By Michelle Nichols and Humeyra Pamuk

NEW YORK/WASHINGTON (Reuters) – A cancellation of all travel by the U.S. State Department this week includes a planned visit to Taiwan by U.S. Ambassador to the United Nations Kelly Craft, a State Department spokeswoman said on Tuesday.

Craft had been due to visit Taiwan from Wednesday to Friday, prompting China to warn that Washington was playing with fire. Secretary of State Mike Pompeo said on Tuesday that all travel this week had been canceled, including his own trip to Europe, as part of the transition to the incoming Biden administration.

But European diplomats and other people familiar with the matter said Luxembourg's foreign minister and top European Union officials had declined to meet with him during his planned European trip this week.

Craft's Taiwan trip appeared to be another part of an effort by Pompeo and President Donald Trump's Republican administration to lock in a tough approach to China before Democratic President-elect Joe Biden takes office on Jan. 20.

Taiwan's government expressed "understanding and respect" for the decision, but also regret.

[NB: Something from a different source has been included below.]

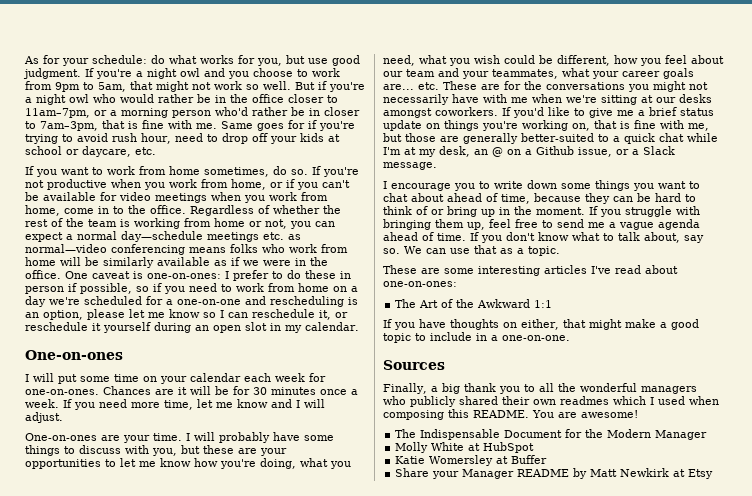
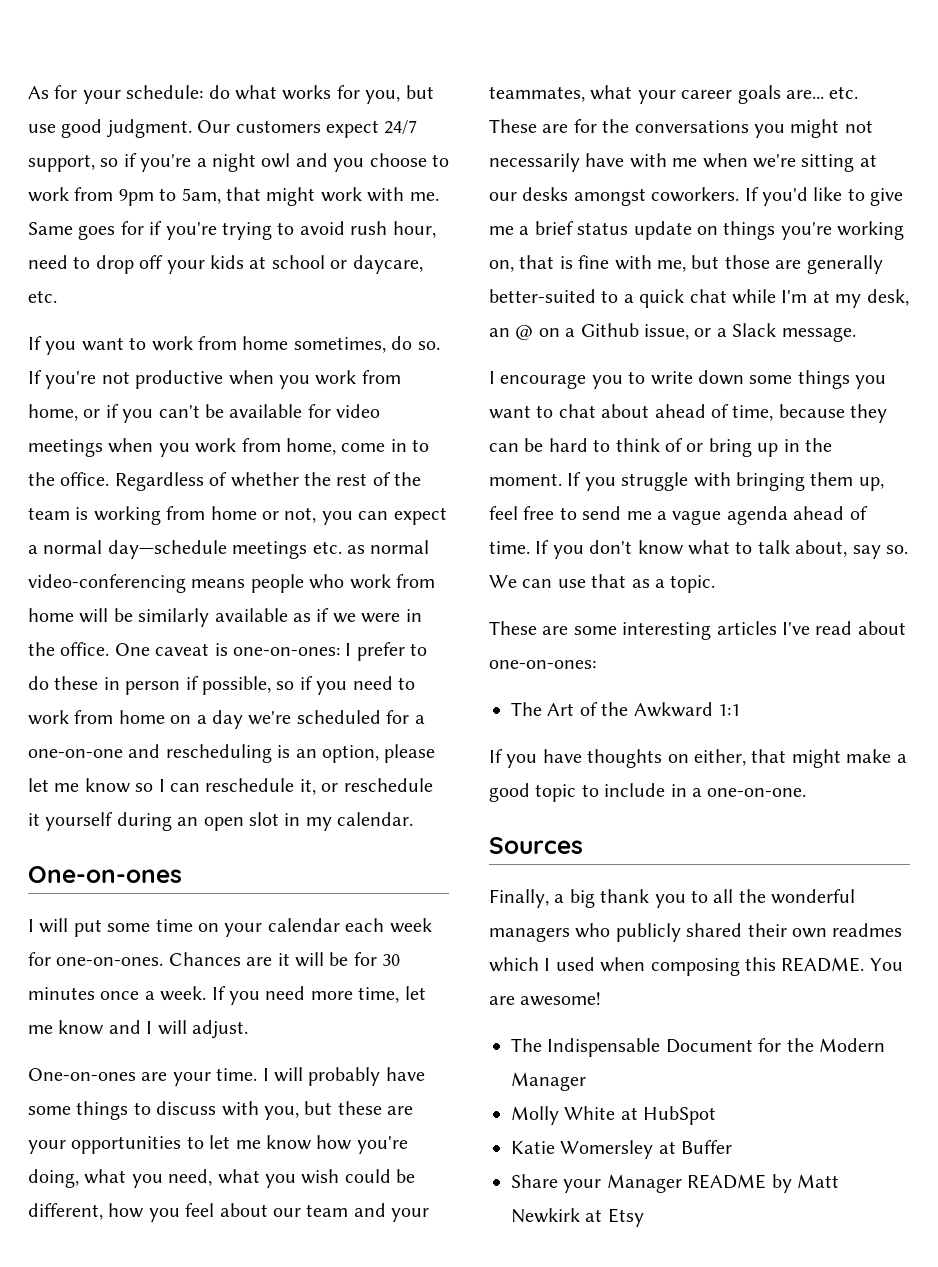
[85,68,94,77] If -> [197,120,418,138] [28,153,137,172] Our customers expect 24/7 support, so if
[192,81,365,92] [25,94,338,105] [25,107,360,118] [25,120,164,131] not work so well. But if you're a night owl who would rather be in the office closer to 11am–7pm, or a morning person who'd rather be in closer to 7am–3pm, that is fine -> [320,187,362,202] work
[25,244,258,255] normal—video conferencing means folks -> [370,540,430,554] [28,574,304,593] normal video-conferencing means people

"The Ministry of Foreign Affairs regrets that the U.S. Ambassador to the United Nations Kelly Craft cannot lead a delegation to visit Taiwan from Jan. 13 to 15 as scheduled, but welcomes Ambassador Craft to visit at an appropriate time in the future," it said in a statement.

Craft is due to leave the role when Biden assumes the presidency next week.

China had said it was firmly opposed to the visit. A representative of China's mission to the United Nations in New York urged Washington to stop "creating obstacles" for the relationship between China and the United States.

"It's time that the crazy, irrational behaviors of certain people come to a stop," the Chinese representative said.

Beijing, which claims the self-governed island as its own territory, has been angered by stepped-up support for Taiwan from the Trump administration, including trips to Taipei by top U.S. officials, further straining Sino-U.S. ties. Pompeo on Saturday said he was lifting restrictions on contacts between U.S. officials and their Taiwanese counterparts.

Chinese fighter jets approached the island in August and September during the last two visits – by U.S. Secretary of Health and Human Services Alex Azar and U.S. Under Secretary of State for Economic Growth, Energy, and the Environment Keith Krach, respectively.

While the United States, like most countries, has no formal diplomatic ties with Taiwan, it is the island's strongest international backer and arms supplier, being obliged to help provide Taiwan with the means to defend itself under the 1979 Taiwan Relations Act.